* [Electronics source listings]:

########

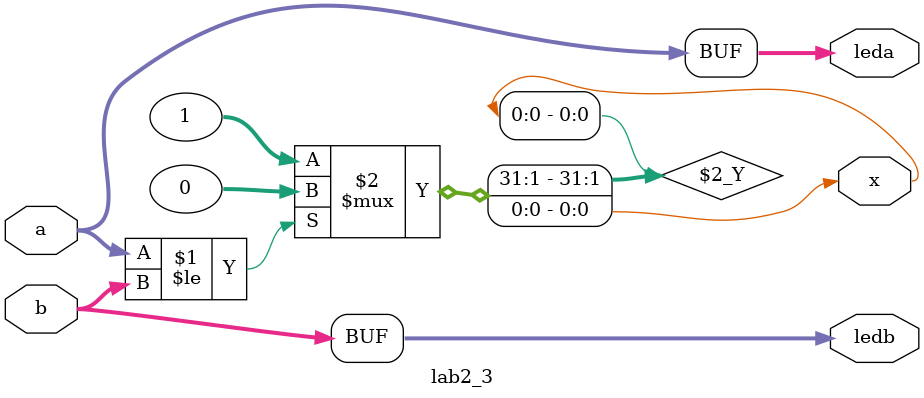
<source format=v>
`timescale 1ns / 1ps

module lab2_3 (
    input [3:0]  a,
    input [3:0] b,
    output [3:0] leda,
    output [3:0] ledb,
    output x
    );
    
assign leda = a;
assign ledb = b;
assign x = (a<= b) ? 0 : 1;
    
endmodule

</source>
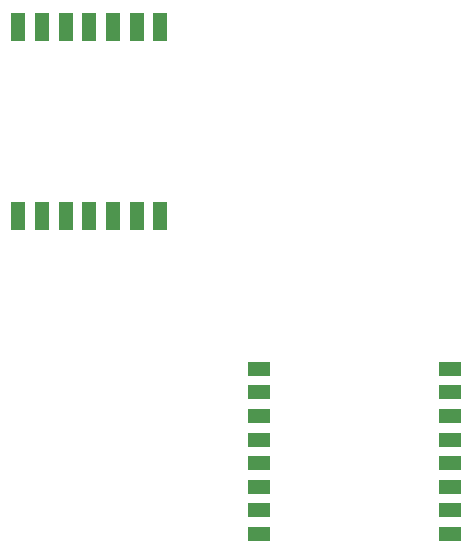
<source format=gtp>
G75*
%MOIN*%
%OFA0B0*%
%FSLAX24Y24*%
%IPPOS*%
%LPD*%
%AMOC8*
5,1,8,0,0,1.08239X$1,22.5*
%
%ADD10R,0.0480X0.0980*%
%ADD11R,0.0767X0.0452*%
D10*
X023198Y014918D03*
X023985Y014918D03*
X024773Y014918D03*
X025560Y014918D03*
X026347Y014918D03*
X027135Y014918D03*
X027922Y014918D03*
X027922Y021218D03*
X027135Y021218D03*
X026347Y021218D03*
X025560Y021218D03*
X024773Y021218D03*
X023985Y021218D03*
X023198Y021218D03*
D11*
X031204Y009843D03*
X031204Y009055D03*
X031204Y008268D03*
X031204Y007480D03*
X031204Y006693D03*
X031204Y005906D03*
X031204Y005118D03*
X031204Y004331D03*
X037582Y004331D03*
X037582Y005118D03*
X037582Y005906D03*
X037582Y006693D03*
X037582Y007480D03*
X037582Y008268D03*
X037582Y009055D03*
X037582Y009843D03*
M02*

</source>
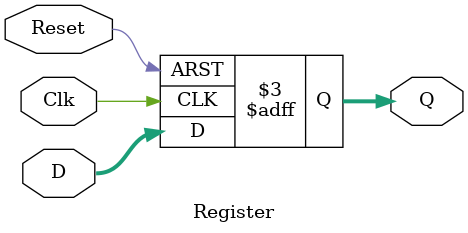
<source format=v>
module Register (D, Q, Clk, Reset);
	parameter n = 8;
	
	input [n-1:0] D;
	input Clk, Reset;
	output reg [n-1:0] Q;

	always @(posedge Clk or negedge Reset)
	begin
		if (!Reset) 
			Q <= 0;
		else 
			Q <= D;
	end

endmodule
</source>
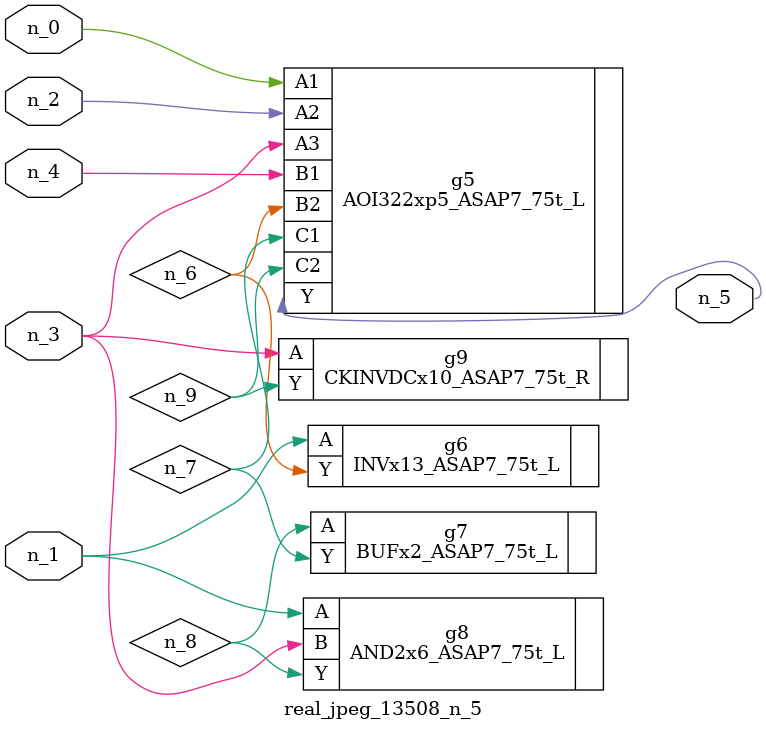
<source format=v>
module real_jpeg_13508_n_5 (n_4, n_0, n_1, n_2, n_3, n_5);

input n_4;
input n_0;
input n_1;
input n_2;
input n_3;

output n_5;

wire n_8;
wire n_6;
wire n_7;
wire n_9;

AOI322xp5_ASAP7_75t_L g5 ( 
.A1(n_0),
.A2(n_2),
.A3(n_3),
.B1(n_4),
.B2(n_6),
.C1(n_7),
.C2(n_9),
.Y(n_5)
);

INVx13_ASAP7_75t_L g6 ( 
.A(n_1),
.Y(n_6)
);

AND2x6_ASAP7_75t_L g8 ( 
.A(n_1),
.B(n_3),
.Y(n_8)
);

CKINVDCx10_ASAP7_75t_R g9 ( 
.A(n_3),
.Y(n_9)
);

BUFx2_ASAP7_75t_L g7 ( 
.A(n_8),
.Y(n_7)
);


endmodule
</source>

########

* [Work instructions]:
Within the data above, pick out all lines holding the word "assign".

* [Response box]:
assign leda = a;
assign ledb = b;
assign x = (a<= b) ? 0 : 1;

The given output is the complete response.